TOTP is indeed a time-based variant of HOTP. In both cases, the sequence of possible passwords is derived from a secret key, and a "changing value". With TOTP, the "changing value" is the current time, which both ends of the protocol supposedly know (current time is public knowledge). In HOTP, the "changing value" is a counter, which is incremented after usage. Both parties (client and server) remember the last used counter value.
If the client and server become desynchronized (e.g. the client sent a password and incremented its counter, but a network issue killed the connection and the server never received it), then there is a process for resynchronization: upon receiving a password, the server compares it not with the next password (according to its counter), but with the next 100 or so passwords, thus allowing for a counter desynchronization of a 100 or so.

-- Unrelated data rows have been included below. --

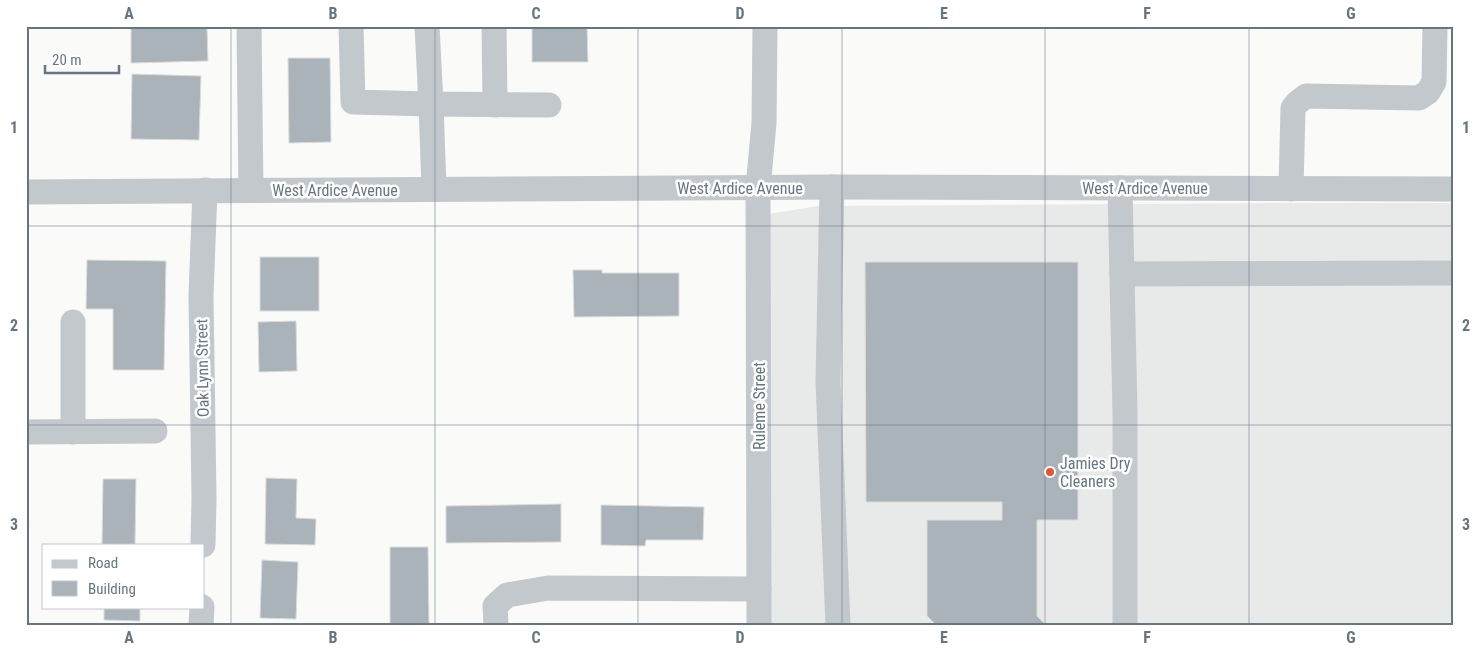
<svg xmlns="http://www.w3.org/2000/svg" width="1480" height="651" font-family="'Roboto Condensed',sans-serif">
	<style>
		.built { fill: #e8e9e9 }
		.building { fill: #aab3b9; stroke: #dcdcda }
		.lines { fill: none; stroke-linecap: round; stroke-linejoin: round }
		.minor { stroke: #c3c8cc; stroke-width: 25 }
		.grid { fill: none; stroke: #657683; stroke-width: 1; stroke-opacity: 0.55 }
		.poi-dot { fill: #e4572e; stroke: #fff; stroke-width: 2 }
		.labels { text-anchor: middle; stroke-width: 5; stroke-linejoin: round; paint-order: stroke }
		.street-label { font-size: 16px; fill: #657683; stroke: #fff }
		.poi-label { font-size: 16px; fill: #657683; stroke: #fff; text-anchor: start }
		.neatline { fill: none; stroke: #657683; stroke-width: 2 }
		.grid-label { font-size: 16px; text-anchor: middle; font-weight: bold; fill: #657683 }
	</style>
	<rect width="100%" height="100%" fill="#fafaf8"/>
	<polygon class="built" points="1283,203 1454,203 1454,625 767,625 756,216 818,206"/>
	<g class="building">
		<polygon points="131,26 207,26 208,61 131,63"/>
		<polygon points="532,26 587,26 588,62 532,62"/>
		<polygon points="288,58 330,58 331,142 289,143"/>
		<polygon points="132,74 201,76 199,140 131,139"/>
		<rect x="260" y="257" width="59" height="54"/>
		<polygon points="87,260 166,261 164,370 113,370 113,309 86,309"/>
		<polygon points="865,262 1078,262 1078,520 1037,520 1037,616 1046,625 936,625 927,616 927,520 1002,520 1002,502 866,502"/>
		<polygon points="573,270 602,270 602,273 679,273 679,316 574,317"/>
		<polygon points="296,321 297,371 259,372 258,322"/>
		<polygon points="266,478 297,479 296,518 316,519 315,545 265,544"/>
		<polygon points="103,479 136,479 135,545 102,545"/>
		<polygon points="561,504 561,542 446,543 446,506"/>
		<polygon points="601,505 704,507 703,540 646,540 645,546 601,545"/>
		<polygon points="390,547 428,547 429,625 390,625"/>
		<polygon points="262,560 298,562 296,619 260,618"/>
		<polygon points="104,607 140,607 140,621 104,620"/>
	</g>
	<g class="lines">
		<g class="minor">
			<polyline points="249,26 251,190"/>
			<polyline points="351,26 353,102 431,104 434,189"/>
			<polyline points="427,26 431,104 549,105"/>
			<polyline points="494,26 495,105"/>
			<polyline points="832,187 828,382 838,625"/>
			<polyline points="1120,188 1125,412 1125,625"/>
			<polyline points="1291,189 1293,108 1297,103 1306,96 1419,98 1428,92 1434,82 1435,26"/>
			<polyline points="26,192 832,187 1454,189"/>
			<polyline points="1122,274 1454,273"/>
			<polyline points="73,322 73,432"/>
			<polyline points="26,432 155,431"/>
			<polyline points="203,545 204,498 201,296 205,190"/>
			<polyline points="201,625 202,607"/>
			<polyline points="496,625 495,606 507,595 548,588 759,589"/>
			<polyline points="759,625 758,188 764,123 765,26"/>
		</g>
	</g>
	<path class="grid" d="M231 26V625M435 26V625M638 26V625M842 26V625M1045 26V625M1249 26V625M26 226H1454M26 425H1454"/>
	<circle class="poi-dot" cx="1050" cy="472" r="5"/>
	<g class="labels">
		<g class="street-label">
			<text x="740" y="194">West Ardice Avenue</text>
			<text x="1145" y="194">West Ardice Avenue</text>
			<text x="335" y="196">West Ardice Avenue</text>
			<text transform="translate(202 368) rotate(-91)" y="6">Oak Lynn Street</text>
			<text transform="translate(759 406) rotate(-90)" y="6">Ruleme Street</text>
		</g>
		<g class="poi-label">
			<text x="1060" y="469">Jamies Dry<tspan x="1060" dy="18">Cleaners</tspan></text>
		</g>
	</g>
	<rect width="1480" height="651" fill="none" stroke="#ffffff" stroke-width="55"/>
	<rect x="42" y="544" width="162" height="65" fill="#ffffff" stroke="#c1c8cd"/>
	<rect x="52" y="560" width="25" height="8" fill="#c3c8cc" stroke="#c1c8cd"/>
	<text x="88" y="568" font-size="15" fill="#657683">Road</text>
	<rect x="52" y="581" width="25" height="15" fill="#aab3b9" stroke="#c1c8cd"/>
	<text x="88" y="594" font-size="15" fill="#657683">Building</text>
	<path d="M45 65v8h74v-8" fill="none" stroke="#657683" stroke-width="2.5"/>
	<text x="52" y="65" font-size="15" fill="#657683" stroke="#ffffff" stroke-width="4" paint-order="stroke">20 m</text>
	<rect x="28" y="28" width="1424" height="596" class="neatline"/>
	<g class="grid-label">
		<text x="129" y="19">A</text>
		<text x="333" y="19">B</text>
		<text x="536" y="19">C</text>
		<text x="740" y="19">D</text>
		<text x="944" y="19">E</text>
		<text x="1147" y="19">F</text>
		<text x="1351" y="19">G</text>
		<text x="14" y="133">1</text>
		<text x="1466" y="133">1</text>
		<text x="14" y="331">2</text>
		<text x="1466" y="331">2</text>
		<text x="14" y="530">3</text>
		<text x="1466" y="530">3</text>
		<text x="129" y="643">A</text>
		<text x="333" y="643">B</text>
		<text x="536" y="643">C</text>
		<text x="740" y="643">D</text>
		<text x="944" y="643">E</text>
		<text x="1147" y="643">F</text>
		<text x="1351" y="643">G</text>
	</g>
</svg>
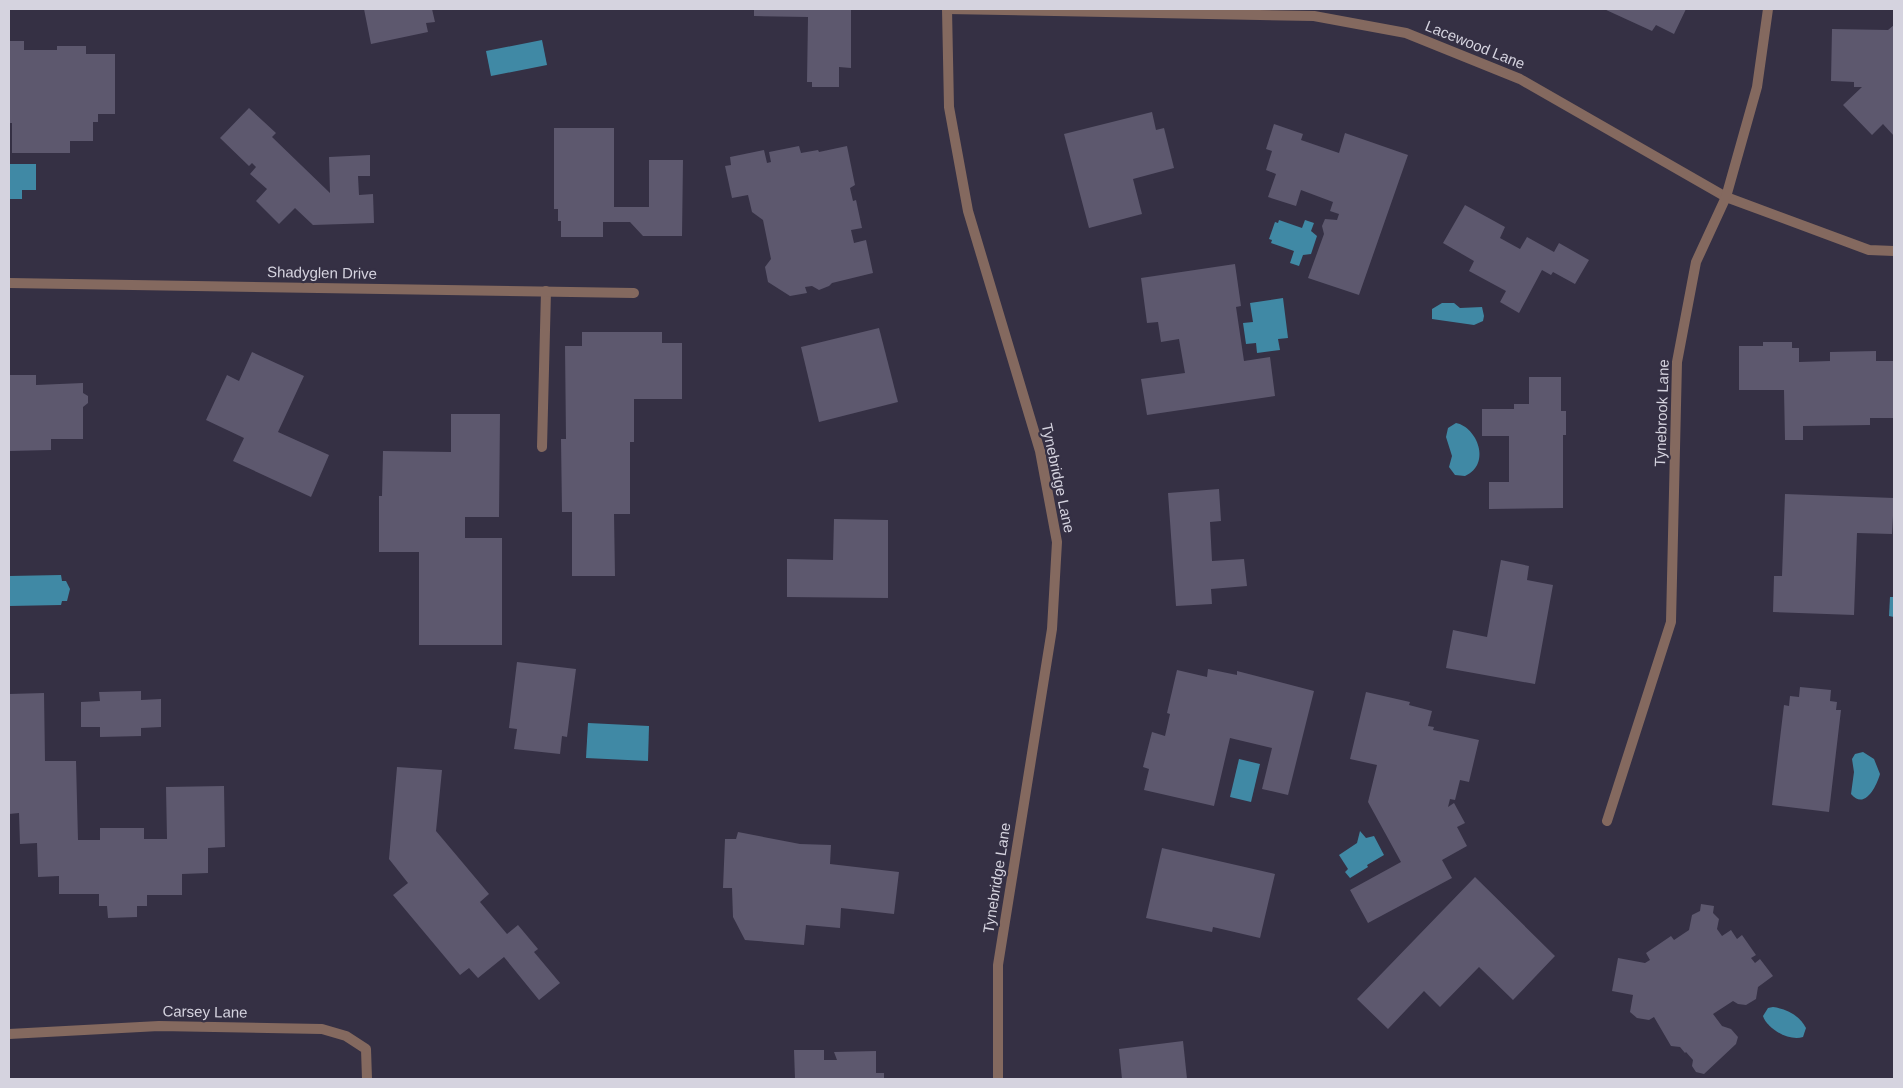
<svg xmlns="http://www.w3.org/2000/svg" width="1903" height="1088" font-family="Arial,sans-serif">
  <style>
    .water { fill: #4089a5 }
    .building { fill: #5d586e }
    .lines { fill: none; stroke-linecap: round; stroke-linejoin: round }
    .lane { stroke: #84695f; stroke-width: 10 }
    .street { stroke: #84695f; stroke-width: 10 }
    .labels { text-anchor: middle; stroke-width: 4.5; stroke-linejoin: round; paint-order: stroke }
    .street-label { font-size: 15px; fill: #d5d3df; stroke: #353044 }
  </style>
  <rect width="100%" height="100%" fill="#353044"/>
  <g class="water">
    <path d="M542,40L547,65L491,76L486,51Z"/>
    <path d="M9,164H36V190H22V199H9Z"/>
    <path d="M1279,220L1302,228L1305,220L1314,223L1311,231L1317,236L1311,254L1303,255L1299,266L1290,263L1294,251L1271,243L1272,240L1269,239L1275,222L1278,223Z"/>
    <path d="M1283,298L1288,338L1278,339L1280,350L1257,353L1256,343L1246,344L1243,323L1253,322L1250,303Z"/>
    <path d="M1442,303H1454L1460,308L1482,307L1484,316L1483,321L1474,325L1432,319V309Z"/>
    <path d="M1456,423C1477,427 1492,464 1465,476L1455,475L1449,467L1452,456L1446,437L1448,428Z"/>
    <path d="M61,575L62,581H66L70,589L67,601H62L61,605L9,606V576Z"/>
    <path d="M1890,597H1894V617L1889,616Z"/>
    <path d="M588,723L649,726L648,761L586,758Z"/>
    <path d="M1863,752L1874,759L1880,774C1877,785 1865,811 1851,794L1854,772L1852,759L1855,754Z"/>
    <path d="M1239,759L1260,764L1251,802L1230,797Z"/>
    <path d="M1360,831L1366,838L1374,836L1384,855L1367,865L1368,867L1350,878L1345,872L1348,869L1339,855L1357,843Z"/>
    <path d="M1773,1007C1787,1009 1799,1015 1806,1028L1803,1037C1790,1042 1767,1029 1763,1016L1768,1008Z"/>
  </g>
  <g class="building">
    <path d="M364,9H432L435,22L426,23L428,32L371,44Z"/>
    <path d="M754,9H851V68L839,67V87H812V82H807L808,17L754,16Z"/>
    <path d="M1604,9H1686L1674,34L1656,25L1652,31Z"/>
    <path d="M1894,25V136L1883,124L1872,135L1843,105L1862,87H1854V82L1831,81L1832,29L1888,30Z"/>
    <path d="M9,41H24V50H57V46H86V54H115V114H98V122H93V141H70V153H12V123H9Z"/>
    <path d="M249,108L276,133L272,137L330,193L329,157L370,155V176H358L359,195L373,194L374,223L313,225L295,208L279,224L256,201L267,189L250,174L256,167L252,163L249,166L220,138Z"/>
    <path d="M1152,112L1156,130L1164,128L1174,168L1133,179L1142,214L1089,228L1064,134Z"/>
    <path d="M1274,124L1303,134L1301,140L1339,153L1345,133L1408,155L1359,295L1308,278L1324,234L1322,226L1325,219L1337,220L1339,214L1330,211L1333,202L1301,190L1296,206L1268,197L1276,174L1266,170L1272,151L1266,149Z"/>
    <path d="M554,128H614V207H649V160H683L682,236H643L630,222H603V237H561V221H558V209H554Z"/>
    <path d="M799,146L801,153L818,150L819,152L847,146L855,185L850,188L853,201L856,200L862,228L851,230L854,243L866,240L873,273L832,283L829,286L819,290L812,286L805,287L807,293L790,296L768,282L765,267L771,259L763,220L752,212L748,195L732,198L725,166L731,165L730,157L764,150L767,163L771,162L769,152Z"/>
    <path d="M1465,205L1505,227L1500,238L1520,249L1527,237L1554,252L1559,243L1589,260L1575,284L1553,272L1551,275L1542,270L1519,313L1500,302L1506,291L1469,271L1474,261L1443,243Z"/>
    <path d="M1235,264L1241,306L1236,307L1244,361L1270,357L1275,396L1147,415L1141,379L1185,373L1179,339L1161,342L1158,322L1147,323L1141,278Z"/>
    <path d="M879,328L898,402L819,422L801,347Z"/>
    <path d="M582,332H662V343H682V399H634V442H630V514H614L615,576H572V512H562L561,439H566L565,346H582Z"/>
    <path d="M1763,342H1792V348H1799V362L1830,361V352L1876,351V361H1894V418H1870V425L1803,426V440H1785L1784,390H1739V346H1763Z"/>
    <path d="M252,352L304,376L278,432L329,455L311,497L233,461L244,438L206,420L227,375L239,381Z"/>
    <path d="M9,375H36V385L83,383V393L88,396V403L83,407V439H51V450L9,451Z"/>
    <path d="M1529,377H1561V411H1566V435H1563V508L1489,509V482H1509V436H1482V409H1514V404H1529Z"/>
    <path d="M451,414H500L499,517H465V538H502V645H419V552H379V496H382L383,451L451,452Z"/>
    <path d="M1219,489L1221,521L1210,522L1212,561L1244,559L1247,586L1211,589L1212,604L1176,606L1168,493Z"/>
    <path d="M1785,494L1894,498L1892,534L1857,533L1854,615L1773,612L1774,576H1782Z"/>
    <path d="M834,519L888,520V598L787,597V559L833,560Z"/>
    <path d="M1501,560L1529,566L1527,580L1553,585L1535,684L1446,668L1453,630L1487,637Z"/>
    <path d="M517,662L576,669L567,737L562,736L560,754L514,749L517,729L509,728Z"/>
    <path d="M1208,669L1237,675V671L1314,691L1288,795L1262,789L1272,748L1230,738L1214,806L1144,790L1149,769L1143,767L1152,732L1165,736L1170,714L1167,713L1177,670L1207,677Z"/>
    <path d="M1800,687L1831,690L1830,701L1837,702L1836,710H1841L1829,812L1772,805L1784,705L1789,706L1790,696L1799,697Z"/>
    <path d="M141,691V700L161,699V727L141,728V736L100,737V727H81V702L100,701L99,692Z"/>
    <path d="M1366,692L1410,702L1409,705L1432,711L1428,726L1434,727L1433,730L1479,740L1469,782L1460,780L1455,800L1450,799L1448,807L1454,803L1465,823L1457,827L1467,846L1442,860L1452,878L1368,923L1350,890L1401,862L1368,802L1377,765L1350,759Z"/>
    <path d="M44,693L45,761H76L78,840H100V828H144V839H167L166,787L224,786L225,847L208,848V873L182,874V895H147V906H137V917L108,918L107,906H99V894H59V876L38,877L37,843L20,844L19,813L9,814V694Z"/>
    <path d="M397,767L442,770L436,831L489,894L480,902L507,934L518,925L538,949L534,952L560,983L539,1000L504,957L478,978L469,968L460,975L393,895L408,883L389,859Z"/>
    <path d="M738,832L800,844L831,845L830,864L899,872L894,914L841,908L840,928L806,925L804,945L745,940L733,917L732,888H723L725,839H736Z"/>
    <path d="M1162,848L1275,874L1260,938L1213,927L1212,932L1146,918Z"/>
    <path d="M1475,877L1555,956L1513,1000L1479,967L1440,1007L1424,991L1388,1029L1357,999Z"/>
    <path d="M1701,904L1714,906L1713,913L1719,919L1717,929L1722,936L1731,930L1737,939L1742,935L1756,955L1751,958L1755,963L1760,959L1773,976L1758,987L1756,999L1746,1005L1738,1004L1733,1001L1713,1014L1722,1026L1731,1029L1738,1037L1736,1044L1704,1074L1696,1072L1692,1066L1693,1060L1686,1052L1685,1053L1680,1047L1671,1046L1654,1017L1649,1020L1637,1018L1630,1012L1633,995L1612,991L1618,958L1645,963L1650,960L1646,953L1671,936L1674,940L1689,930L1692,915L1700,911Z"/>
    <path d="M1183,1041L1187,1079H1122L1119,1049Z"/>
    <path d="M794,1050H824V1060H837L834,1052L876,1051V1073H884V1079H795Z"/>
  </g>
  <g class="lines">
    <path class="lane" d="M542,447L546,291"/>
    <g class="street">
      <path d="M947,9L949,107L968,211L1040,451L1057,542L1052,629L998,965V1079"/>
      <path d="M947,9L1314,16L1406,33L1520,79L1726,197L1869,250L1894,251"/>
      <path d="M9,283L634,293"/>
      <path d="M1607,821L1671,622L1677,362L1696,262L1726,197L1757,87L1768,9"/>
      <path d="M9,1034L159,1026L322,1029L346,1036L366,1049L367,1079"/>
    </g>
  </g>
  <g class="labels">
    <g class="street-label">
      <text transform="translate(1475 45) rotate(22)" y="5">Lacewood Lane</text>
      <text transform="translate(322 273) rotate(1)" y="5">Shadyglen Drive</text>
      <text transform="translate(1662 413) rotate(-88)" y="5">Tynebrook Lane</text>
      <text transform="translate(1058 478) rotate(78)" y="5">Tynebridge Lane</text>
      <text transform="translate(997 878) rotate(-81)" y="5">Tynebridge Lane</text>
      <text transform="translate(205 1012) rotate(1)" y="5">Carsey Lane</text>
    </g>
  </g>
  <rect width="1903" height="1088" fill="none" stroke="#d5d3df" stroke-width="20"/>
</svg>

This mechanism is well suited to car keys, which:
- Do not have a common source of time (no clock in the key).
- Need to work with a unidirectional communication (from key to car, not the other way round).
- Have a "manual resynchronization" if they got badly out of sync (your 3 years old nephew played with the key for an entire afternoon, getting the key counter way beyond the car counter, even with the +100 offset; you can no longer open the car remotely; but when you ignite the engine, the car and the key communicate through short-range RF to reset the counters).
As for code, a simple google request on "hotp php" points to this and that.